15 Mar 2018

Monash researchers show drug may prevent diabetes-induced vision loss

Dr Devi Deliyanti and Professor Jenny
Wilkinson-Berka are first and last authors

on the paper investigating a drug which
reduces oxidative stress in the retina.
by Anne Crawford

Scientists in Monash University’s Department of Diabetes have demonstrated that a novel drug that suppresses oxidative stress protects the retina against diabetes-induced damage and may prevent vision loss.

Globally, an estimated 70 million people have retinopathy caused by diabetes. The disease is the leading cause of blindness in young adults.

People with diabetes have high levels of glucose in their blood which stimulates oxidative stress, a process that causes damage to many cell types and ultimately cell death.

Central Clinical School scientists led by Professor Jennifer Wilkinson-Berka tested the drug dh404 in animal models and found it helps prevent this damage. The drug activates a powerful protein called nrf2 (nuclear factor erythroid-2-related factor 2), a master regulator of antioxidant activity in the body.

“Nrf2 is an important defence mechanism against oxidative stress,” Professor Wilkinson-Berka said. “We know that if we can boost it we can reduce the ‘bad guys’ – the free radicals that cause it.”

Oxidative stress is implicated in many other diseases including Alzheimer’s Disease, cancers, atherosclerosis, heart and kidney disease.

There are a number of ways to reduce it, among them consuming foods including blueberries, green tea and red wine, which have anti-oxidant properties.

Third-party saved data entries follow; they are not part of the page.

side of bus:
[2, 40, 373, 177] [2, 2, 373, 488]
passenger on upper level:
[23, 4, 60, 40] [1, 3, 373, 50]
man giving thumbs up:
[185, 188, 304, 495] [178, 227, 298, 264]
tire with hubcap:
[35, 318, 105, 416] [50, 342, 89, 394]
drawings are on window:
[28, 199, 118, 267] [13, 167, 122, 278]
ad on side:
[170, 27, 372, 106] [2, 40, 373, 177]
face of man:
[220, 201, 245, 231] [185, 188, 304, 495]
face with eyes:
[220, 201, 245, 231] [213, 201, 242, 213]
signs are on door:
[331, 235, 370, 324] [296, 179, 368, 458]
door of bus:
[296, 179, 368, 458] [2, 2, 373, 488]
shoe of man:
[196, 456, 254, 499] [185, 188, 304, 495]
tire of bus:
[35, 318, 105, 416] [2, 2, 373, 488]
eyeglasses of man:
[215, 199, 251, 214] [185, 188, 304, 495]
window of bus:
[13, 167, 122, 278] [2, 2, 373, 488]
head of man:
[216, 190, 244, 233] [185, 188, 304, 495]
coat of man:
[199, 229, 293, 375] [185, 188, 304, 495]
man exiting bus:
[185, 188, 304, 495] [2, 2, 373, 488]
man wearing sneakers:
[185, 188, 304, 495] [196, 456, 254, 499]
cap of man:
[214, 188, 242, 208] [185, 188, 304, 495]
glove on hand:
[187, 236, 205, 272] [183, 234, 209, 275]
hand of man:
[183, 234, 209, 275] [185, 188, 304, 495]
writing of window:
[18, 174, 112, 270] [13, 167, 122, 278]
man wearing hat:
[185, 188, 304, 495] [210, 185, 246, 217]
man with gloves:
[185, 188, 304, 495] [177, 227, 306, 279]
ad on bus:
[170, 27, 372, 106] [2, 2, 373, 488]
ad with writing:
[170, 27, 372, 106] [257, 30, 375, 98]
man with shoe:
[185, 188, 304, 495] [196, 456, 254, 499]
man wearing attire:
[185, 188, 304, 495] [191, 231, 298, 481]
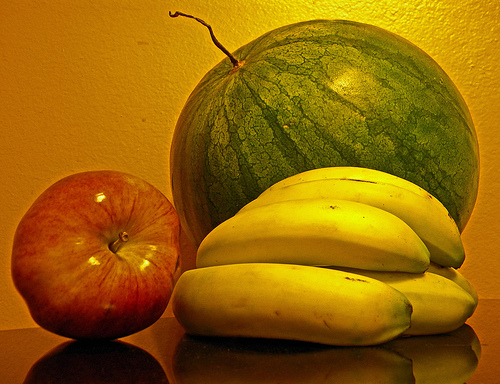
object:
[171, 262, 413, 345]
banana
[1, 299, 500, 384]
table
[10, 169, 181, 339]
apple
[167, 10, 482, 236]
watermelon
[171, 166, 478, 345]
bananas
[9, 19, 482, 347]
fruit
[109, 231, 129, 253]
stem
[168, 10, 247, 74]
stem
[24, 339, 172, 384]
reflection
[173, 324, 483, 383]
reflection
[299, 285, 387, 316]
skin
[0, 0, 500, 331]
wall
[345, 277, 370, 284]
spot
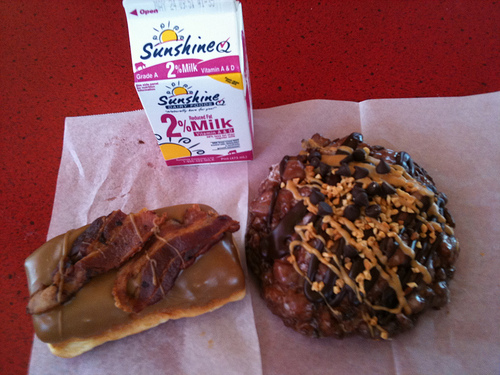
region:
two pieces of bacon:
[57, 237, 191, 285]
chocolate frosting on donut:
[42, 249, 246, 322]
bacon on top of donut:
[32, 233, 229, 302]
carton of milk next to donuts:
[135, 11, 264, 156]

However, a drug was needed in the case of disease such as diabetes, Professor Wilkinson-Berka said.

The paper was published in the online journal ‘Investigative Ophthalmology & Visual Science’ last month.

The researchers, who have a reputation for ground-breaking work in oxidative stress and eye disease, were asked to test dh404 by a US pharmaceutical company. “We have all the tools, the resources and the animal models for this research,” Professor Wilkinson-Berka said. “People notice your work – the companies come to you.

“You never know when you put a drug into a disease model – diabetes is complicated – but this one was extremely successful,” Professor Wilkinson-Berka said. “I think it’s a very promising approach for treating diabetic retinopathy.”

First author Dr Devy Deliyanti, who developed the animal models for the study, said dh404 was potent. “You only need a small amount.”

The drug is expected to be adapted by the company for clinical use.

Professor Wilkinson-Berka and Dr Deliyanti have conducted research together for about seven years, producing a number of papers in this area together with colleagues.

In a paper published last year the researchers revealed the previously unknown existence of a disease-fighting immune cell in the eye that pointed to potential novel ways of treating severe eye disorders in premature babies and diabetic adults. Clinical studies in patients with diabetic retinopathy based on that research are underway.

Reference
Deliyanti D, Alrashdi SF, Tan SM, Meyer C, Ward KW, de Haan JB, Wilkinson-Berka JL. Nrf2 Activation Is a Potential Therapeutic Approach to Attenuate Diabetic Retinopathy. Invest Ophthalmol Vis Sci. 2018 Feb 1;59(2):815-825. doi: 10.1167/iovs.17-22920.